**SUPPLIED TEXT**
┌──
And then also you need to be ready to add and remove features quickly. If you identify an opportunity, you need to be able to pivot your design quickly so you can take advantage of it.
Or if you have performance problems, a major performance problem that comes because there’s some new use case out there, it’s important to be able to shift quickly and fix it so that you don’t have to live with the pain. We’ve really learned that lesson the hard way with the monolith because shifting out of a monolith is one of these things that takes a lot of work and there’s nothing to show for it until you’ve reached much closer to the end, especially when you have a lot of data to migrate.
And in asserting your own position here, in standing up for the importance of operations, it’s really important to have management support for this. If managers are all focused on user features or on what the build system can do and they’re not paying so much attention to how stable the build system is, that’s going to be a really difficult thing. It’s important to talk a lot about intentional operations, observability, and how well you can actually do support and what that looks like, and get management on board with it.
Your users care about operations too. If you don’t care enough about operations, they will care a lot more about it. And pretty soon operations issues will become user-requested features, like particular levels of reliability. At the same time, all user features have an implied minimum performance. That’s basically the SLO discussion. And it’s important not to leave those things as implications. We need to chase them out of the system, understand them, write them down, codify them, and monitor them.
That’s a really important part of all this. It gives you something where you can say “Is it broken or is it not broken?” If they say it’s broken and the monitor isn’t going off, then you’ve got the wrong thing written down and it’s time to have a conversation about that. Talk to stakeholders about the operational features. At the same time and in the same conversations where you’re talking about the new things to do with the build system, talk about the way we’re going to provide the stability for those new things.
└──
**EXTRACTED INFORMATION**
┌──
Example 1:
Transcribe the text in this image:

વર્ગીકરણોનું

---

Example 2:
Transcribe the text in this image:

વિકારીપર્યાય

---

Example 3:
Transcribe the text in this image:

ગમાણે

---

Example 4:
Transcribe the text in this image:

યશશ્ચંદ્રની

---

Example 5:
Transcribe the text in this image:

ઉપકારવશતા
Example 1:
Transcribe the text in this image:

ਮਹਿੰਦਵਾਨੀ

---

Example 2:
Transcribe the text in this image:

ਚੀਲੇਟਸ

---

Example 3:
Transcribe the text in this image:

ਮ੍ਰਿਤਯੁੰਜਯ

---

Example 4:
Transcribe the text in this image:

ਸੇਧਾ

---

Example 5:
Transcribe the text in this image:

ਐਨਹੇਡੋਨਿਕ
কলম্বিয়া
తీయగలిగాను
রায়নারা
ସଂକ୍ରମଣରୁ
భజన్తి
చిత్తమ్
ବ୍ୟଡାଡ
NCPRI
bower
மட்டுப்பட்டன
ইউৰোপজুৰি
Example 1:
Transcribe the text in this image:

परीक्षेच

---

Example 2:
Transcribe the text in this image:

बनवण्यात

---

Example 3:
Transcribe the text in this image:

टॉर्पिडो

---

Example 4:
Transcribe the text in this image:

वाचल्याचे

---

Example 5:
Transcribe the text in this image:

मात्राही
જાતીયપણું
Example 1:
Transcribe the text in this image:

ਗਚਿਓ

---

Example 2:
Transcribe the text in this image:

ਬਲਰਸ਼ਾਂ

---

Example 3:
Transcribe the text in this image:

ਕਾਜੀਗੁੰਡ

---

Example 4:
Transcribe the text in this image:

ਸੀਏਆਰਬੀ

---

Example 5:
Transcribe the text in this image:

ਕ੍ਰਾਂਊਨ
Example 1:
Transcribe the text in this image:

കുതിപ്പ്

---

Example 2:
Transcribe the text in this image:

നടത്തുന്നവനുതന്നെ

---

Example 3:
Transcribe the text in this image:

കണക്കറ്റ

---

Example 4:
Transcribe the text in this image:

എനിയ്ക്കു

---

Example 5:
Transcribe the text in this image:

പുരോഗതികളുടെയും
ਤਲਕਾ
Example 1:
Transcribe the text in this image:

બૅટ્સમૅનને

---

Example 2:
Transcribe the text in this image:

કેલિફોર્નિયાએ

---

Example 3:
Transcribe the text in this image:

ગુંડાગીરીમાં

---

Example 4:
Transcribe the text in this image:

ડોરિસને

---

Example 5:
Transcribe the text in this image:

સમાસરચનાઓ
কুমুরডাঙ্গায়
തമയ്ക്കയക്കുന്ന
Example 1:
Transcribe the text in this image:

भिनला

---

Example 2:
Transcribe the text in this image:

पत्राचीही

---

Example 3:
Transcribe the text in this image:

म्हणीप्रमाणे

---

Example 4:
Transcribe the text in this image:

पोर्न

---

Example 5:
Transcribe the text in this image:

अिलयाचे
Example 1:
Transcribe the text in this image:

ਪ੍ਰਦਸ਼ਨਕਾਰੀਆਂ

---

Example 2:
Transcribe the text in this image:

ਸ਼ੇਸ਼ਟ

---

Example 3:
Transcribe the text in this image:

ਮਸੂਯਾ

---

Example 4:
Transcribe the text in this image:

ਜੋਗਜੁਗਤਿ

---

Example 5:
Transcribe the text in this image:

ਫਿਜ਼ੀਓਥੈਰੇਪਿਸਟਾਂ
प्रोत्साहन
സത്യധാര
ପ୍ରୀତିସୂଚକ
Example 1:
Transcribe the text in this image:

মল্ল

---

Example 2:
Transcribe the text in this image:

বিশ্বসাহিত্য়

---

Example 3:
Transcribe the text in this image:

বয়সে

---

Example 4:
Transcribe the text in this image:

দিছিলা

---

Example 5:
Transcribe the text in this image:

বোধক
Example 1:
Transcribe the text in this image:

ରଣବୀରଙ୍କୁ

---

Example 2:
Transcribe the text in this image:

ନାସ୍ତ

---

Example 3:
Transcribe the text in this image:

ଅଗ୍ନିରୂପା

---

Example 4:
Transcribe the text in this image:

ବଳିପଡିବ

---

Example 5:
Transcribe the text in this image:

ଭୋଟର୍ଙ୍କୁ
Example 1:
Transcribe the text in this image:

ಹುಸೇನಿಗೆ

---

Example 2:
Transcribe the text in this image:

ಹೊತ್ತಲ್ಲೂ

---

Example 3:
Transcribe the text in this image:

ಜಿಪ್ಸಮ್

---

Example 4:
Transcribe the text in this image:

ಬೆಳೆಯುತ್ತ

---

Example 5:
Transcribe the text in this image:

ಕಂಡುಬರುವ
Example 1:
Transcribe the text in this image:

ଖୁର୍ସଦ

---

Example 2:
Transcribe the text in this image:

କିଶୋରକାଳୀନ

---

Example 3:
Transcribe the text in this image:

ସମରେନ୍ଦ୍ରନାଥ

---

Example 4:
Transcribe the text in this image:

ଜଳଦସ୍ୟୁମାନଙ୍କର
└──
**WHAT NEEDS TO BE DONE**
Write out the build system talk again, beginning at "That’s a really" and stopping after "those new things.", but switch "stakeholders" to "users". The data has nothing to do with what is asked here.

**SOLUTION TO THE EXERCISE**
That’s a really important part of all this. It gives you something where you can say “Is it broken or is it not broken?” If they say it’s broken and the monitor isn’t going off, then you’ve got the wrong thing written down and it’s time to have a conversation about that. Talk to users about the operational features. At the same time and in the same conversations where you’re talking about the new things to do with the build system, talk about the way we’re going to provide the stability for those new things.